## WRITTEN TASK 1
Print the passage of the chess roundup below that starts with "Li, a first-year" and goes on through "now be added.", copying it exactly.

--- SOURCE TEXT ---

Enjoy this new episode of In Other News.
Chess in the Park
The Philippines breathes chess history, thanks to its legendary grandmaster Eugenio Torre and the famous 1978 Karpov-Korchnoi world championship in Baguio City. It is also the native country of the top U.S. grandmaster Wesley So, who could still be found playing chess in Manila’s Rizal Park in 2012.
The South China Morning Post has a story about a special chess corner in that park, dubbed Chess Plaza, where another “legend” can be found playing every day: the 62-year-old Johnny Siong—alongside other players and 17 cats. The story reminds us that even in these modern times, our game is still often being played out in the open, and sometimes for a bit of money (“or just coffee!”—Siong) as well.
The Black and White Jungle
Besides a fun, hustling, money-making vehicle for players in the park, chess can be an escape as well—a getaway from the worries of the everyday life, or “my ineffable worries, mom’s inexplicable tears, the fragile stillness of our quiet apartment,” as Ethan Li writes in a lovely little essay that’s a finalist in NextShark’s personal essay contest for 2019.
Li, a first-year student at Princeton University, describes how chess got him through his parents’ divorce, a difficult time that started with his father suddenly returning to China without explanation.
“Chess became an elaborate escape for me,” he said. “During sleepless nights, I readily replaced opaque stares at the apartment ceiling with enchanting chess puzzles lit by a gentle desk light.”
You can read his essay here.
We’ve had Viktor Korchnoi losing to a cow, Garry Kasparov losing to a kid, Viswanathan Anand not being recognized and failing at cricket and Magnus Carlsen fighting demons and playing himself, the latter while promoting a Porsche car.
There’s a much bigger list that can be built of commercials where chess plays a role, and one can now be added.
This time, the Italian grandmaster Daniele Vocaturo features in an ad that promotes the new Lamborghini LDVI: “Analyze to predict. Our new LDVI can anticipate the driver’s wishes just like Daniele Vocaturo, chess grandmaster and number-one ranked Italian player, does with his opponents’ moves.”
Chess is connected to just about any part of our culture, such as art, literature, advertisement (as mentioned above) and also cartoons. We’ve had our own cartoonist for a while, but this is about someone else: Tony Sullivan, a professional cartoonist who is publishing a book of chess cartoons next month titled Chess Peace.
Sullivan says he “brings the chess pieces to life and brings the viewer on a journey following the hilarious adventures of the chess pieces, both on and off the chessboard.”
“Back in the early 2000s I was doing a series of cartoons called The Bottom Line and I did a few chess cartoons,” said Sullivan. I was surprised at how popular they became. In the last year, I decided to publish a book of chess cartoons, originally called Chess Piece, and changed the name to Chess Peace. The reason for the name change is that I liked the notion of solving the troubles of the world by unifying the people worldwide through chess and humor. Although chess is a game of war, many of my cartoons are based off the chessboard when the pieces themselves are not in a state of war,” he said.

---

## WRITTEN TASK 2
Output the lines of the listing below exactly, starting with its first line and going on through the line with "20:41 10.07.2023", and leave the pictures out.

--- EXTRACTED RECORDS ---

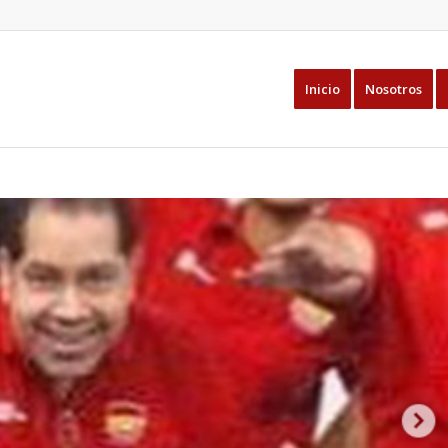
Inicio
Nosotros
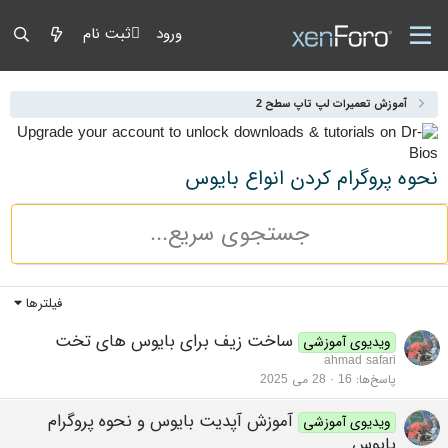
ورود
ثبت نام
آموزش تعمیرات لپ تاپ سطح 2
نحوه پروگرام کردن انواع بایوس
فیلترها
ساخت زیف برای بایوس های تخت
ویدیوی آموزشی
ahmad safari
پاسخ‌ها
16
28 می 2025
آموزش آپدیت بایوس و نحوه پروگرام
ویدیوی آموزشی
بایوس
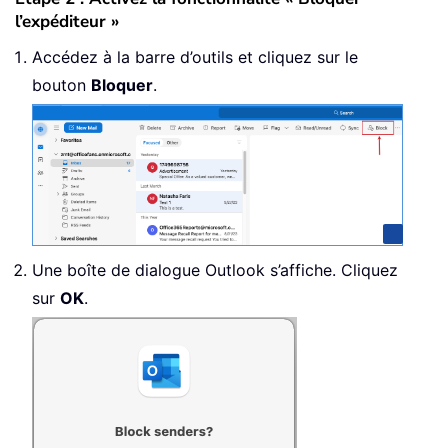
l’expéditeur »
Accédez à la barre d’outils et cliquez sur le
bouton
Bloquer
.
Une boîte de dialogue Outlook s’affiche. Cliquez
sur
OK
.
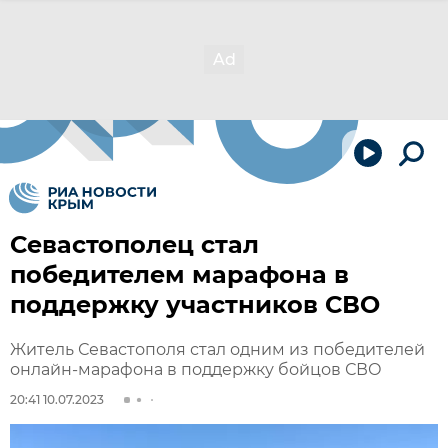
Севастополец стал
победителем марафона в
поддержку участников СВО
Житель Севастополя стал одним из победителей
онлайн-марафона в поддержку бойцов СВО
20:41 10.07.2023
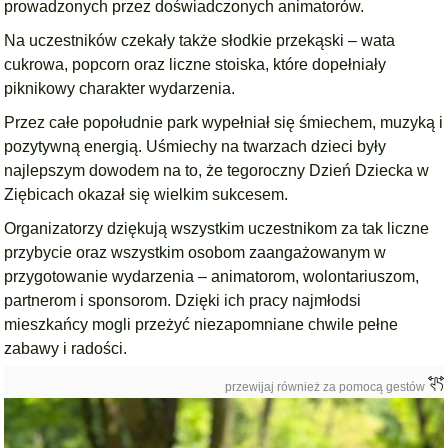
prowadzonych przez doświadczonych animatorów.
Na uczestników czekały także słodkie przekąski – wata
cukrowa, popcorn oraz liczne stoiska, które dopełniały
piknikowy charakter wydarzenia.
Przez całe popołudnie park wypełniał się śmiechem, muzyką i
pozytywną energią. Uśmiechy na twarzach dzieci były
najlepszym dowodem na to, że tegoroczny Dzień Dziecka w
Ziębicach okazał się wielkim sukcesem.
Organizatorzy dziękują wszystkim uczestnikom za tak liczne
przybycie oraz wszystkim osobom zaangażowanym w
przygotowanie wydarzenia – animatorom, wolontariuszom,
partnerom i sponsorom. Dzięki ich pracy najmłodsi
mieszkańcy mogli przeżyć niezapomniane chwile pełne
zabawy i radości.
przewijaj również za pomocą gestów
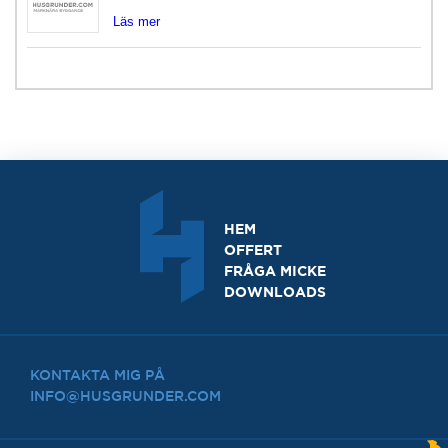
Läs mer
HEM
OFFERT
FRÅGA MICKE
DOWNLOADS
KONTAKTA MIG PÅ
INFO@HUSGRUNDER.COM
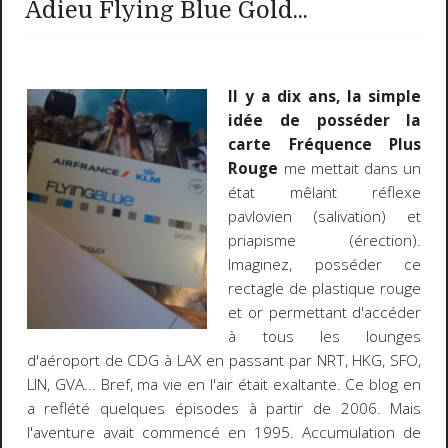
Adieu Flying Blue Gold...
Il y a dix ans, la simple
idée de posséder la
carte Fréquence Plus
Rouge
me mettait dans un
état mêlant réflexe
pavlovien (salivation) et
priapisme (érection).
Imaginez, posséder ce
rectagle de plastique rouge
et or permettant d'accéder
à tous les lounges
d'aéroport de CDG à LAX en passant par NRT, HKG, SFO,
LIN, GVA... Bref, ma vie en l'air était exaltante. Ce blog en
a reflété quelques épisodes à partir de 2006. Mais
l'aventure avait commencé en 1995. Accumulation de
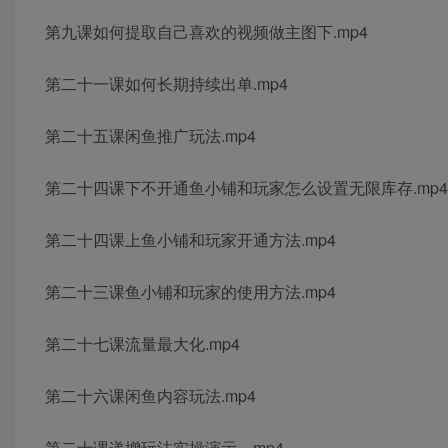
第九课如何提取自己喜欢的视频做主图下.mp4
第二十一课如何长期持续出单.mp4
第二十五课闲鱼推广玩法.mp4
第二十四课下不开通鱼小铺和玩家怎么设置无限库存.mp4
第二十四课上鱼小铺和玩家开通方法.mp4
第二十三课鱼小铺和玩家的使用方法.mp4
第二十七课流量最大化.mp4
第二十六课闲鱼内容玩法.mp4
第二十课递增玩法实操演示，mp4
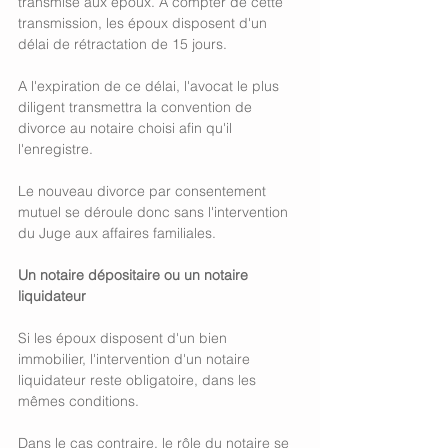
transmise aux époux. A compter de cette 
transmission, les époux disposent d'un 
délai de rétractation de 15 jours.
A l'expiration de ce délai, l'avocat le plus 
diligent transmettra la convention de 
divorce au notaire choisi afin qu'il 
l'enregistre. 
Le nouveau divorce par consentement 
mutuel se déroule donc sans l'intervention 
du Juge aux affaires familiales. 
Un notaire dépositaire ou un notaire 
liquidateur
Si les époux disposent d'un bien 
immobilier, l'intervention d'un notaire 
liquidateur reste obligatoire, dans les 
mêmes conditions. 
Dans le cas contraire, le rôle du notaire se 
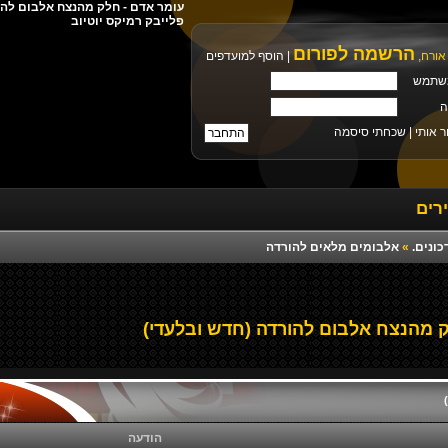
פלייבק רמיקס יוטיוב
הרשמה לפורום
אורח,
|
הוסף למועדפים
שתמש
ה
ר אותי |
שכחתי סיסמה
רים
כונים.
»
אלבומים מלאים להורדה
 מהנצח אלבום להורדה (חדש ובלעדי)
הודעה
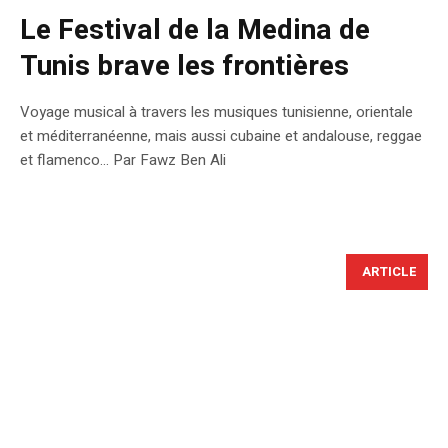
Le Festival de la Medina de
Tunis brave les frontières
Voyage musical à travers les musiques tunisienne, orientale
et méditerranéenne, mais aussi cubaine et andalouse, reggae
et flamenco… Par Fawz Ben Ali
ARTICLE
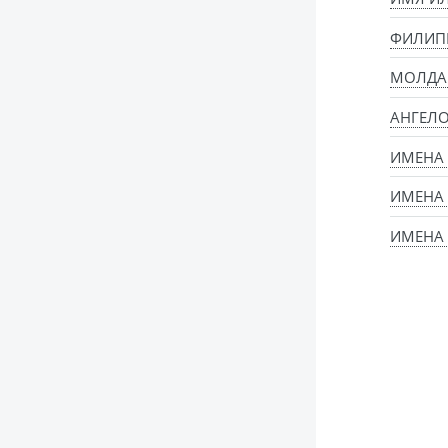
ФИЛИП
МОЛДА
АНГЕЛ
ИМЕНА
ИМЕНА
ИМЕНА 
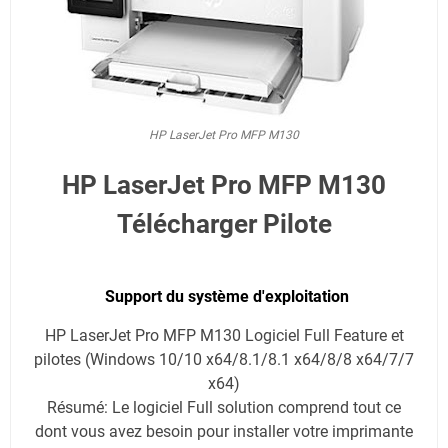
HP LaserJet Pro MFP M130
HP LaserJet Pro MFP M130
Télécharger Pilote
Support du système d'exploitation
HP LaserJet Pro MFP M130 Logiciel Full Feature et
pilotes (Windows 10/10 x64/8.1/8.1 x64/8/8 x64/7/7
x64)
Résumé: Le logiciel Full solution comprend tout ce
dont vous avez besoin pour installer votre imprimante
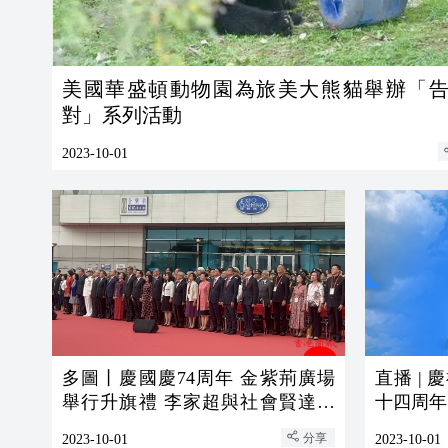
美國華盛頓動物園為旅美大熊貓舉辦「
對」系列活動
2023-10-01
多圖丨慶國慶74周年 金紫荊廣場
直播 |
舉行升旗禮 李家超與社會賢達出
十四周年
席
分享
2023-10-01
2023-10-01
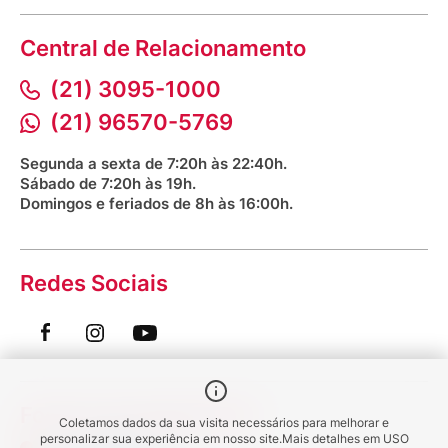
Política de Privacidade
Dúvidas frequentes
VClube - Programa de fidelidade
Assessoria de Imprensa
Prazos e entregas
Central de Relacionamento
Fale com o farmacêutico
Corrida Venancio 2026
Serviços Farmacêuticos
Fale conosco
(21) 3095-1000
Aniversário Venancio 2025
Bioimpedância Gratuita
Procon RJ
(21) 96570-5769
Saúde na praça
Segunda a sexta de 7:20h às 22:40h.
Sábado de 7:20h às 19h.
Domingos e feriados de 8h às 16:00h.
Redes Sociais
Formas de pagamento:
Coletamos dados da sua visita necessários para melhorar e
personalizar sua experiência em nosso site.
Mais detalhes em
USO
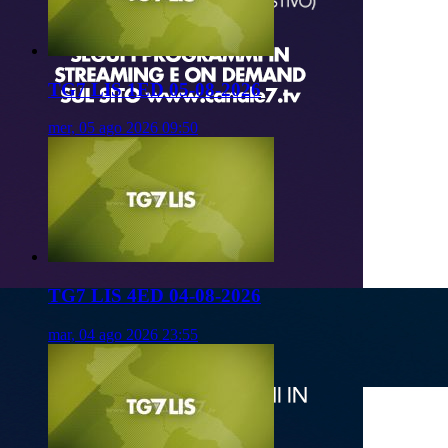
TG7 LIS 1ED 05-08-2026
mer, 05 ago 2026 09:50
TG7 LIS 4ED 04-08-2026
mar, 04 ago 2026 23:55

---

## OUTPUT 1
Li, a first-year student at Princeton University, describes how chess got him through his parents’ divorce, a difficult time that started with his father suddenly returning to China without explanation.
“Chess became an elaborate escape for me,” he said. “During sleepless nights, I readily replaced opaque stares at the apartment ceiling with enchanting chess puzzles lit by a gentle desk light.”
You can read his essay here.
We’ve had Viktor Korchnoi losing to a cow, Garry Kasparov losing to a kid, Viswanathan Anand not being recognized and failing at cricket and Magnus Carlsen fighting demons and playing himself, the latter while promoting a Porsche car.
There’s a much bigger list that can be built of commercials where chess plays a role, and one can now be added.

## OUTPUT 2
Inicio
Nosotros
ورود
ثبت نام
آموزش تعمیرات لپ تاپ سطح 2
نحوه پروگرام کردن انواع بایوس
فیلترها
ساخت زیف برای بایوس های تخت
ویدیوی آموزشی
ahmad safari
پاسخ‌ها
16
28 می 2025
آموزش آپدیت بایوس و نحوه پروگرام
ویدیوی آموزشی
بایوس
l’expéditeur »
Accédez à la barre d’outils et cliquez sur le
bouton
Bloquer
.
Une boîte de dialogue Outlook s’affiche. Cliquez
sur
OK
.
Севастополец стал
победителем марафона в
поддержку участников СВО
Житель Севастополя стал одним из победителей
онлайн-марафона в поддержку бойцов СВО
20:41 10.07.2023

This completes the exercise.